- **Directions**:
The records below are to be restated word for word, with their images omitted.

==== Study material

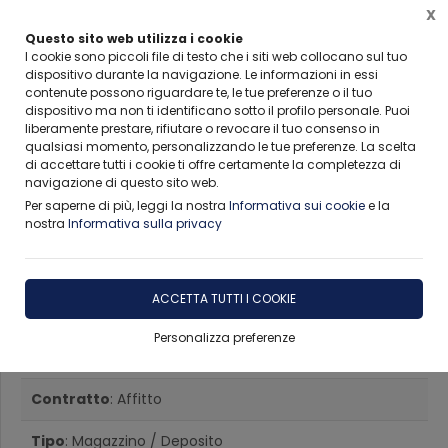
X
Questo sito web utilizza i cookie
I cookie sono piccoli file di testo che i siti web collocano sul tuo
dispositivo durante la navigazione. Le informazioni in essi
contenute possono riguardare te, le tue preferenze o il tuo
Home
Immobili
Palermo
Magazzino / Deposito
Affitto
dispositivo ma non ti identificano sotto il profilo personale. Puoi
liberamente prestare, rifiutare o revocare il tuo consenso in
qualsiasi momento, personalizzando le tue preferenze. La scelta
di accettare tutti i cookie ti offre certamente la completezza di
navigazione di questo sito web.
Per saperne di più, leggi la nostra
Informativa sui cookie
e la
nostra
Informativa sulla privacy
Magazzino / Deposito in
Affitto a Palermo Resuttana
ACCETTA TUTTI I COOKIE
- San Lorenzo
Personalizza preferenze
Contratto
: Affitto
Tipo
: Magazzino / Deposito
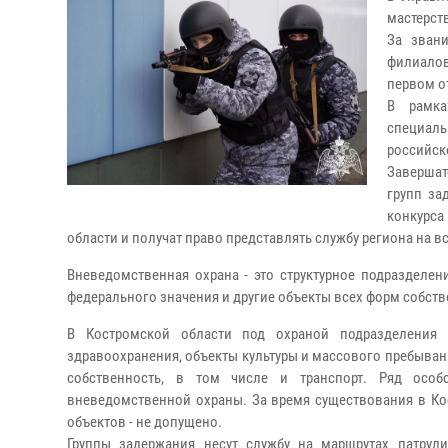
мастерст
За зван
филиало
первом о
В рамка
специаль
российск
Заверша
групп за
конкурса
области и получат право представлять службу региона на в
Вневедомственная охрана - это структурное подразделе
федерального значения и другие объекты всех форм собств
В Костромской области под охраной подразделения 
здравоохранения, объекты культуры и массового пребывани
собственность, в том числе и транспорт. Ряд особ
вневедомственной охраны. За время существования в Ко
объектов - не допущено.
Группы задержания несут службу на маршрутах патрул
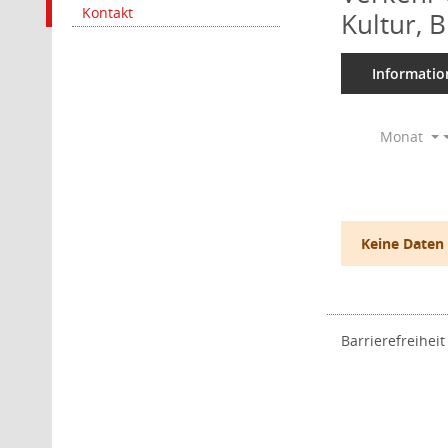
Kontakt
Kultur, 
Informatio
Monat
Keine Daten
Barrierefreiheit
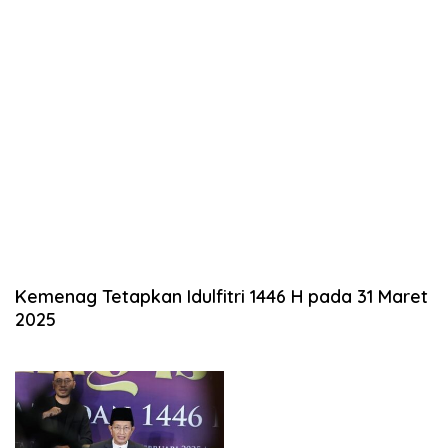
Kemenag Tetapkan Idulfitri 1446 H pada 31 Maret
2025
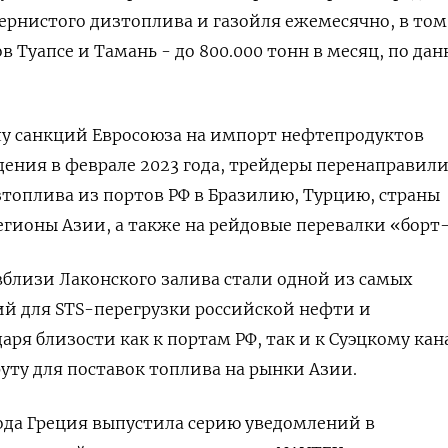
рнистого дизтоплива и газойля ежемесячно, в том
 Туапсе и Тамань - до 800.000 тонн в месяц, по да
лу санкций Евросоюза на импорт нефтепродуктов
ения в феврале 2023 года, трейдеры перенаправил
топлива из портов РФ в Бразилию, Турцию, страны
гионы Азии, а также на рейдовые перевалки «борт-
близи Лаконского залива стали одной из самых
й для STS-перегрузки российской нефти и
ря близости как к портам РФ, так и к Суэцкому кан
ту для поставок топлива на рынки Азии.
года Греция выпустила серию уведомлений в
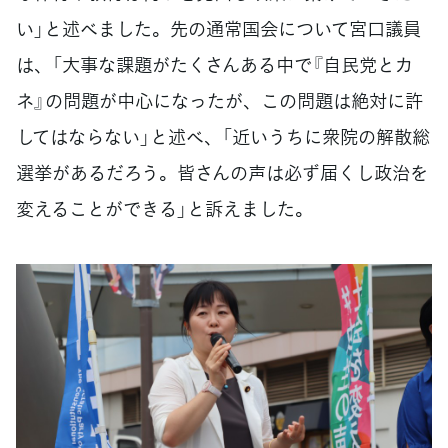
い」と述べました。先の通常国会について宮口議員
は、「大事な課題がたくさんある中で『自民党とカ
ネ』の問題が中心になったが、この問題は絶対に許
してはならない」と述べ、「近いうちに衆院の解散総
選挙があるだろう。皆さんの声は必ず届くし政治を
変えることができる」と訴えました。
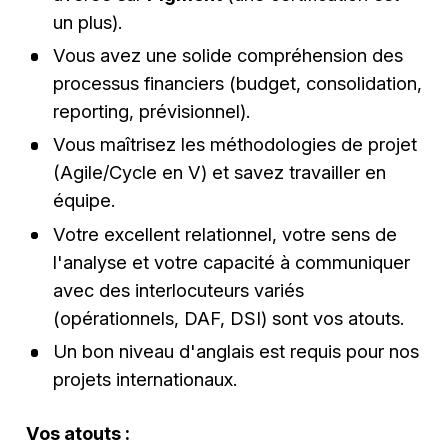
un plus).
Vous avez une solide compréhension des
processus financiers (budget, consolidation,
reporting, prévisionnel).
Vous maîtrisez les méthodologies de projet
(Agile/Cycle en V) et savez travailler en
équipe.
Votre excellent relationnel, votre sens de
l'analyse et votre capacité à communiquer
avec des interlocuteurs variés
(opérationnels, DAF, DSI) sont vos atouts.
Un bon niveau d'anglais est requis pour nos
projets internationaux.
Vos atouts :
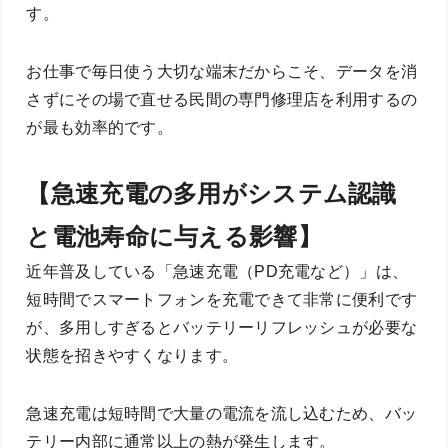
す。
お仕事で毎日使う大切な端末だからこそ、データを消
さずにその場で直せる民間の専門修理店を利用するの
が最も効率的です。
【急速充電の多用がシステム認識
と電池寿命に与える影響】
近年普及している「急速充電（PD充電など）」は、
短時間でスマートフォンを充電できて非常に便利です
が、多用しすぎるとバッテリーリフレッシュが必要な
状態を招きやすくなります。
急速充電は短時間で大量の電流を流し込むため、バッ
テリー内部に通常以上の熱が発生します。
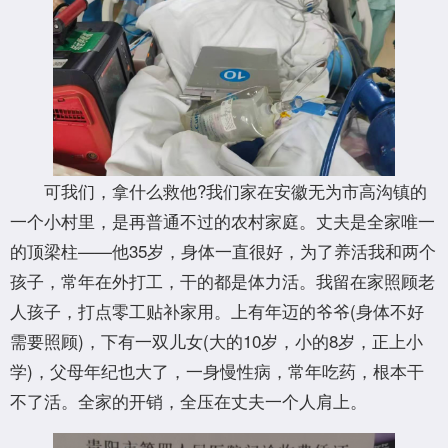
可我们，拿什么救他?我们家在安徽无为市高沟镇的
一个小村里，是再普通不过的农村家庭。丈夫是全家唯一
的顶梁柱——他35岁，身体一直很好，为了养活我和两个
孩子，常年在外打工，干的都是体力活。我留在家照顾老
人孩子，打点零工贴补家用。上有年迈的爷爷(身体不好
需要照顾)，下有一双儿女(大的10岁，小的8岁，正上小
学)，父母年纪也大了，一身慢性病，常年吃药，根本干
不了活。全家的开销，全压在丈夫一个人肩上。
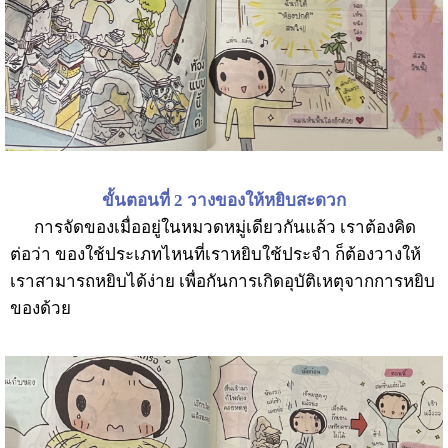
ขั้นตอนที่ 2 วางของให้หยิบสะดวก
การจัดของเมื่ออยู่ในหมวดหมู่เดียวกันแล้ว เราต้องคิด
ต่อว่า ของใช้ประเภทไหนที่เราหยิบใช้ประจำ ก็ต้องวางให้
เราสามารถหยิบได้ง่าย เพื่อกันการเกิดอุบัติเหตุจากการหยิบ
ของด้วย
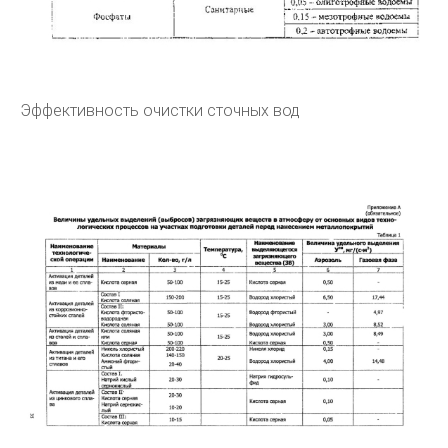
Эффективность очистки сточных вод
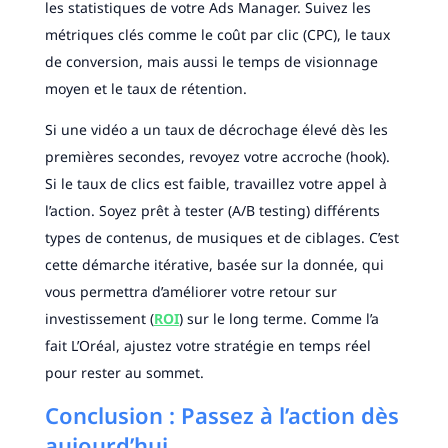
les statistiques de votre Ads Manager. Suivez les
métriques clés comme le coût par clic (CPC), le taux
de conversion, mais aussi le temps de visionnage
moyen et le taux de rétention.
Si une vidéo a un taux de décrochage élevé dès les
premières secondes, revoyez votre accroche (hook).
Si le taux de clics est faible, travaillez votre appel à
l’action. Soyez prêt à tester (A/B testing) différents
types de contenus, de musiques et de ciblages. C’est
cette démarche itérative, basée sur la donnée, qui
vous permettra d’améliorer votre retour sur
investissement (
ROI
) sur le long terme. Comme l’a
fait L’Oréal, ajustez votre stratégie en temps réel
pour rester au sommet.
Conclusion : Passez à l’action dès
aujourd’hui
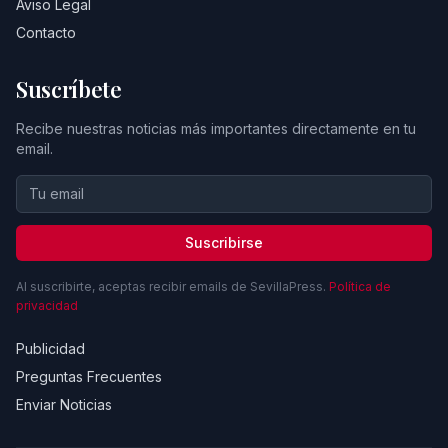
Aviso Legal
Contacto
Suscríbete
Recibe nuestras noticias más importantes directamente en tu
email.
Suscribirse
Al suscribirte, aceptas recibir emails de SevillaPress.
Política de
privacidad
Publicidad
Preguntas Frecuentes
Enviar Noticias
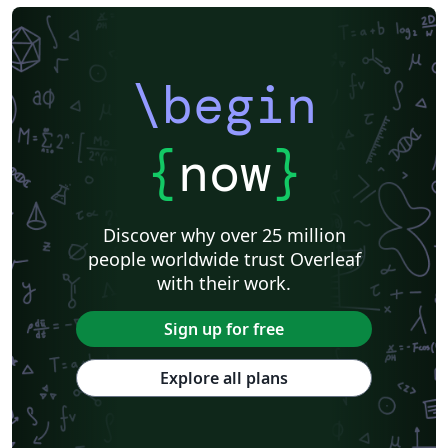
\begin
{
now
}
Discover why over 25 million
people worldwide trust Overleaf
with their work.
Sign up for free
Explore all plans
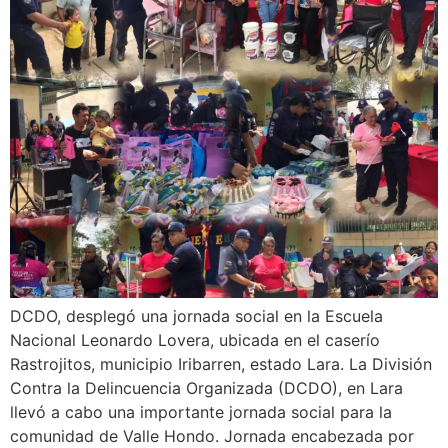
DCDO, desplegó una jornada social en la Escuela
Nacional Leonardo Lovera, ubicada en el caserío
Rastrojitos, municipio Iribarren, estado Lara. La División
Contra la Delincuencia Organizada (DCDO), en Lara
llevó a cabo una importante jornada social para la
comunidad de Valle Hondo. Jornada encabezada por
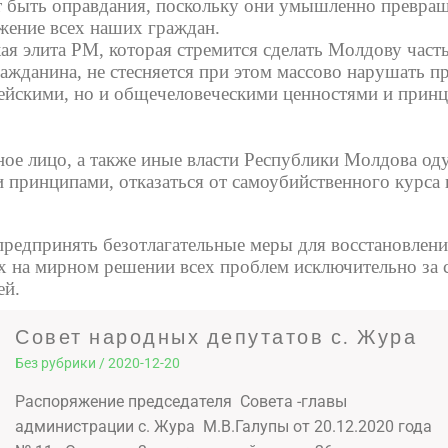
т быть оправдания, поскольку они умышленно превра
жение всех наших граждан.
ая элита РМ, которая стремится сделать Молдову част
ажданина, не стесняется при этом массово нарушать п
пейскими, но и общечеловеческими ценностями и прин
ое лицо, а также иные власти Республики Молдова оду
 принципами, отказаться от самоубийственного курса 
предпринять безотлагательные меры для восстановлен
 на мирном решении всех проблем исключительно за с
ей.
Совет народных депутатов с. Жура
Без рубрики
/
2020-12-20
Распоряжение председателя Совета -главы
администрации с. Жура М.В.Галупы от 20.12.2020 года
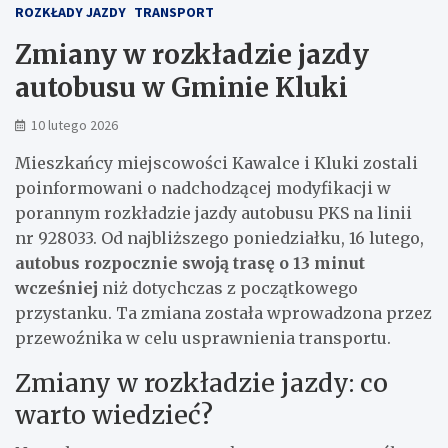
ROZKŁADY JAZDY
TRANSPORT
Zmiany w rozkładzie jazdy
autobusu w Gminie Kluki
10 lutego 2026
Mieszkańcy miejscowości Kawalce i Kluki zostali
poinformowani o nadchodzącej modyfikacji w
porannym rozkładzie jazdy autobusu PKS na linii
nr 928033. Od najbliższego poniedziałku, 16 lutego,
autobus rozpocznie swoją trasę o 13 minut
wcześniej
niż dotychczas z początkowego
przystanku. Ta zmiana została wprowadzona przez
przewoźnika w celu usprawnienia transportu.
Zmiany w rozkładzie jazdy: co
warto wiedzieć?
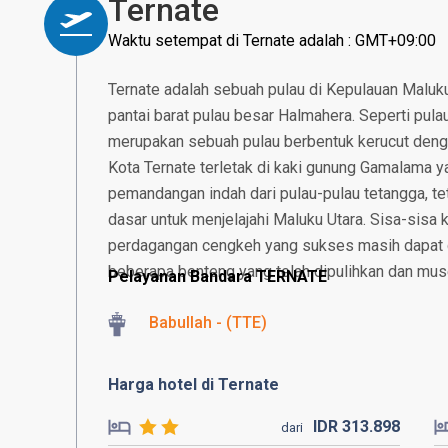
Ternate
Waktu setempat di Ternate adalah : GMT+09:00
Ternate adalah sebuah pulau di Kepulauan Maluku 
pantai barat pulau besar Halmahera. Seperti pula
merupakan sebuah pulau berbentuk kerucut den
Kota Ternate terletak di kaki gunung Gamalama
pemandangan indah dari pulau-pulau tetangga, te
dasar untuk menjelajahi Maluku Utara. Sisa-sisa 
perdagangan cengkeh yang sukses masih dapat d
beberapa benteng yang telah dipulihkan dan m
Pelayanan Bandara TERNATE
Babullah - (TTE)
Harga hotel di Ternate
IDR
313.
898
dari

========

- **Response to the task**:
X
Questo sito web utilizza i cookie
I cookie sono piccoli file di testo che i siti web collocano sul tuo
dispositivo durante la navigazione. Le informazioni in essi
contenute possono riguardare te, le tue preferenze o il tuo
Home
Immobili
Palermo
Magazzino / Deposito
Affitto
dispositivo ma non ti identificano sotto il profilo personale. Puoi
liberamente prestare, rifiutare o revocare il tuo consenso in
qualsiasi momento, personalizzando le tue preferenze. La scelta
di accettare tutti i cookie ti offre certamente la completezza di
navigazione di questo sito web.
Per saperne di più, leggi la nostra
Informativa sui cookie
e la
nostra
Informativa sulla privacy
Magazzino / Deposito in
Affitto a Palermo Resuttana
ACCETTA TUTTI I COOKIE
- San Lorenzo
Personalizza preferenze
Contratto
: Affitto
Tipo
: Magazzino / Deposito
мастерст
За зван
филиало
первом о
В рамка
специаль
российск
Заверша
групп за
конкурса
области и получат право представлять службу региона на в
Вневедомственная охрана - это структурное подразделе
федерального значения и другие объекты всех форм собств
В Костромской области под охраной подразделения 
здравоохранения, объекты культуры и массового пребывани
собственность, в том числе и транспорт. Ряд особ
вневедомственной охраны. За время существования в Ко
объектов - не допущено.
Группы задержания несут службу на маршрутах патрул
Kontakt
Kultur, 
Informatio
Monat
Keine Daten
Barrierefreiheit
Kemenag Tetapkan Idulfitri 1446 H pada 31 Maret
2025
рнистого дизтоплива и газойля ежемесячно, в том
 Туапсе и Тамань - до 800.000 тонн в месяц, по да
лу санкций Евросоюза на импорт нефтепродуктов
ения в феврале 2023 года, трейдеры перенаправил
топлива из портов РФ в Бразилию, Турцию, страны
гионы Азии, а также на рейдовые перевалки «борт-
близи Лаконского залива стали одной из самых
й для STS-перегрузки российской нефти и
ря близости как к портам РФ, так и к Суэцкому кан
ту для поставок топлива на рынки Азии.
года Греция выпустила серию уведомлений в
い」と述べました。先の通常国会について宮口議員
は、「大事な課題がたくさんある中で『自民党とカ
ネ』の問題が中心になったが、この問題は絶対に許
してはならない」と述べ、「近いうちに衆院の解散総
選挙があるだろう。皆さんの声は必ず届くし政治を
変えることができる」と訴えました。
un plus).
Vous avez une solide compréhension des
processus financiers (budget, consolidation,
reporting, prévisionnel).
Vous maîtrisez les méthodologies de projet
(Agile/Cycle en V) et savez travailler en
équipe.
Votre excellent relationnel, votre sens de
l'analyse et votre capacité à communiquer
avec des interlocuteurs variés
(opérationnels, DAF, DSI) sont vos atouts.
Un bon niveau d'anglais est requis pour nos
projets internationaux.
Vos atouts :
す。
お仕事で毎日使う大切な端末だからこそ、データを消
さずにその場で直せる民間の専門修理店を利用するの
が最も効率的です。
【急速充電の多用がシステム認識
と電池寿命に与える影響】
近年普及している「急速充電（PD充電など）」は、
短時間でスマートフォンを充電できて非常に便利です
が、多用しすぎるとバッテリーリフレッシュが必要な
状態を招きやすくなります。
急速充電は短時間で大量の電流を流し込むため、バッ
テリー内部に通常以上の熱が発生します。
可我们，拿什么救他?我们家在安徽无为市高沟镇的
一个小村里，是再普通不过的农村家庭。丈夫是全家唯一
的顶梁柱——他35岁，身体一直很好，为了养活我和两个
孩子，常年在外打工，干的都是体力活。我留在家照顾老
人孩子，打点零工贴补家用。上有年迈的爷爷(身体不好
需要照顾)，下有一双儿女(大的10岁，小的8岁，正上小
学)，父母年纪也大了，一身慢性病，常年吃药，根本干
不了活。全家的开销，全压在丈夫一个人肩上。
ขั้นตอนที่ 2 วางของให้หยิบสะดวก
การจัดของเมื่ออยู่ในหมวดหมู่เดียวกันแล้ว เราต้องคิด
ต่อว่า ของใช้ประเภทไหนที่เราหยิบใช้ประจำ ก็ต้องวางให้
เราสามารถหยิบได้ง่าย เพื่อกันการเกิดอุบัติเหตุจากการหยิบ
ของด้วย
Эффективность очистки сточных вод
les statistiques de votre Ads Manager. Suivez les
métriques clés comme le coût par clic (CPC), le taux
de conversion, mais aussi le temps de visionnage
moyen et le taux de rétention.
Si une vidéo a un taux de décrochage élevé dès les
premières secondes, revoyez votre accroche (hook).
Si le taux de clics est faible, travaillez votre appel à
l’action. Soyez prêt à tester (A/B testing) différents
types de contenus, de musiques et de ciblages. C’est
cette démarche itérative, basée sur la donnée, qui
vous permettra d’améliorer votre retour sur
investissement (
ROI
) sur le long terme. Comme l’a
fait L’Oréal, ajustez votre stratégie en temps réel
pour rester au sommet.
Conclusion : Passez à l’action dès
aujourd’hui
Aviso Legal
Contacto
Suscríbete
Recibe nuestras noticias más importantes directamente en tu
email.
Suscribirse
Al suscribirte, aceptas recibir emails de SevillaPress.
Política de
privacidad
Publicidad
Preguntas Frecuentes
Enviar Noticias
\begin
{
now
}
Discover why over 25 million
people worldwide trust Overleaf
with their work.
Sign up for free
Explore all plans
DCDO, desplegó una jornada social en la Escuela
Nacional Leonardo Lovera, ubicada en el caserío
Rastrojitos, municipio Iribarren, estado Lara. La División
Contra la Delincuencia Organizada (DCDO), en Lara
llevó a cabo una importante jornada social para la
comunidad de Valle Hondo. Jornada encabezada por
т быть оправдания, поскольку они умышленно превра
жение всех наших граждан.
ая элита РМ, которая стремится сделать Молдову част
ажданина, не стесняется при этом массово нарушать п
пейскими, но и общечеловеческими ценностями и прин
ое лицо, а также иные власти Республики Молдова оду
 принципами, отказаться от самоубийственного курса 
предпринять безотлагательные меры для восстановлен
 на мирном решении всех проблем исключительно за с
ей.
Совет народных депутатов с. Жура
Без рубрики
/
2020-12-20
Распоряжение председателя Совета -главы
администрации с. Жура М.В.Галупы от 20.12.2020 года
ROZKŁADY JAZDY
TRANSPORT
Zmiany w rozkładzie jazdy
autobusu w Gminie Kluki
10 lutego 2026
Mieszkańcy miejscowości Kawalce i Kluki zostali
poinformowani o nadchodzącej modyfikacji w
porannym rozkładzie jazdy autobusu PKS na linii
nr 928033. Od najbliższego poniedziałku, 16 lutego,
autobus rozpocznie swoją trasę o 13 minut
wcześniej
niż dotychczas z początkowego
przystanku. Ta zmiana została wprowadzona przez
przewoźnika w celu usprawnienia transportu.
Zmiany w rozkładzie jazdy: co
warto wiedzieć?
Ternate
Waktu setempat di Ternate adalah : GMT+09:00
Ternate adalah sebuah pulau di Kepulauan Maluku 
pantai barat pulau besar Halmahera. Seperti pula
merupakan sebuah pulau berbentuk kerucut den
Kota Ternate terletak di kaki gunung Gamalama
pemandangan indah dari pulau-pulau tetangga, te
dasar untuk menjelajahi Maluku Utara. Sisa-sisa 
perdagangan cengkeh yang sukses masih dapat d
beberapa benteng yang telah dipulihkan dan m
Pelayanan Bandara TERNATE
Babullah - (TTE)
Harga hotel di Ternate
IDR
313.
898
dari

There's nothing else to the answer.